“Some of my early stuff was infected by the deadly disease of cynicism, which is a disease of the young, I think. When you’re young, it seems very clever to be cynical. But as you get older, hopefully, if you’re not completely stupid, you realize that you have to be a bit more positive, as a simple matter of survival. You know what I mean?”—English singer-songwriter Joe Jackson quoted in Sarah Larson, “Joe Jackson, Past, Present, and Fast Forward,” The New Yorker, Oct. 15, 2015
Yesterday marked the 67th birthday of Joe Jackson, a musician who has grandly resisted genre pigeonholing. Sarah
Larson’s combined concert review-interview from a few years ago captures his “sideways,
sly” lyrics, as well as his impatience with the late Seventies stereotyping of
him as an angry young man in Margaret Thatcher’s Britain. (“I was really poking
fun. A lot of people were doing that back then.”)
I myself have been partial to the two LPs he created
in the early Eighties after coming to New York, Night and Day and Body
and Soul, which incorporated pop, jazz and salsa textures.
It was a long way from his upbringing in Portsmouth,
England, a dingy place that fueled his desire to escape. Admission to the Royal
Academy of Music set him on a lifelong path, described memorably in his 1999
quasi-memoir, A Cure for Gravity: A Musical Pilgrimage:
"I saw music as White Magic. Pure energy, pure
emotion, pure spirit. I thought that musicians, regardless of what kind of
music they played, were beyond reproach, like firefighters or nuns.”

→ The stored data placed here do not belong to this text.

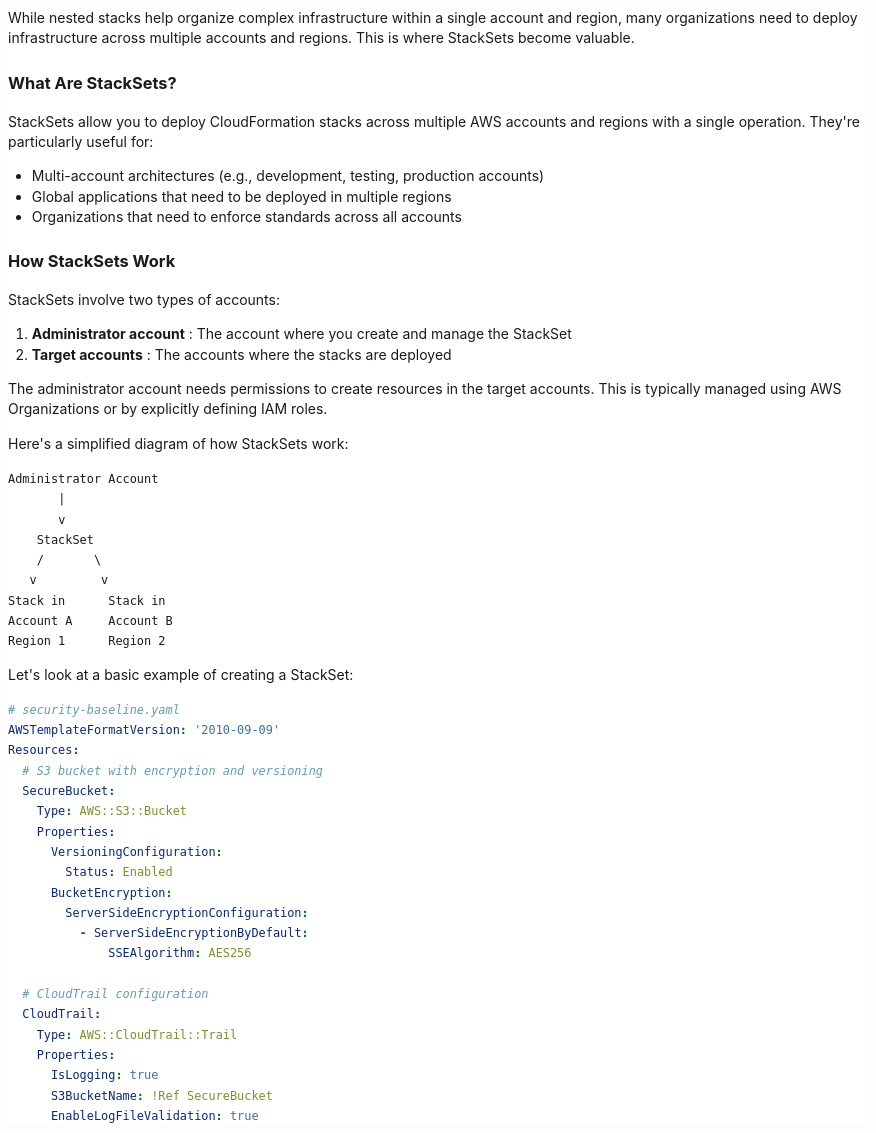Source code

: While nested stacks help organize complex infrastructure within a single account and region, many organizations need to deploy infrastructure across multiple accounts and regions. This is where StackSets become valuable.

### What Are StackSets?

StackSets allow you to deploy CloudFormation stacks across multiple AWS accounts and regions with a single operation. They're particularly useful for:

* Multi-account architectures (e.g., development, testing, production accounts)
* Global applications that need to be deployed in multiple regions
* Organizations that need to enforce standards across all accounts

### How StackSets Work

StackSets involve two types of accounts:

1. **Administrator account** : The account where you create and manage the StackSet
2. **Target accounts** : The accounts where the stacks are deployed

The administrator account needs permissions to create resources in the target accounts. This is typically managed using AWS Organizations or by explicitly defining IAM roles.

Here's a simplified diagram of how StackSets work:

```
Administrator Account
       |
       v
    StackSet
    /       \
   v         v
Stack in      Stack in
Account A     Account B
Region 1      Region 2
```

Let's look at a basic example of creating a StackSet:

```yaml
# security-baseline.yaml
AWSTemplateFormatVersion: '2010-09-09'
Resources:
  # S3 bucket with encryption and versioning
  SecureBucket:
    Type: AWS::S3::Bucket
    Properties:
      VersioningConfiguration:
        Status: Enabled
      BucketEncryption:
        ServerSideEncryptionConfiguration:
          - ServerSideEncryptionByDefault:
              SSEAlgorithm: AES256
            
  # CloudTrail configuration
  CloudTrail:
    Type: AWS::CloudTrail::Trail
    Properties:
      IsLogging: true
      S3BucketName: !Ref SecureBucket
      EnableLogFileValidation: true
```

I have never had the opportunity to hear Jackson in
concert, but YouTube clips suggest an idiosyncratic, interesting
performer not content with note-for-note playing of oldies, as does this quote
from a February 2019 interview with Jim McGuinn on the Minnesota Public Radio musical website/station “The Current”:
“Obviously it's me that's changed rather than the
songs. But in some cases the songs embarrass me and I don't play them anymore.
In other cases I still like them and do play them. A lot of times I've tried to
do new arrangements of them — change them around and keep them interesting. And
every now and again, some of the songs on this tour, we've gone right back to
playing them exactly as they were recorded, which kind of goes against the
grain a bit for me, to be honest. But sometimes it's fun to do that as well.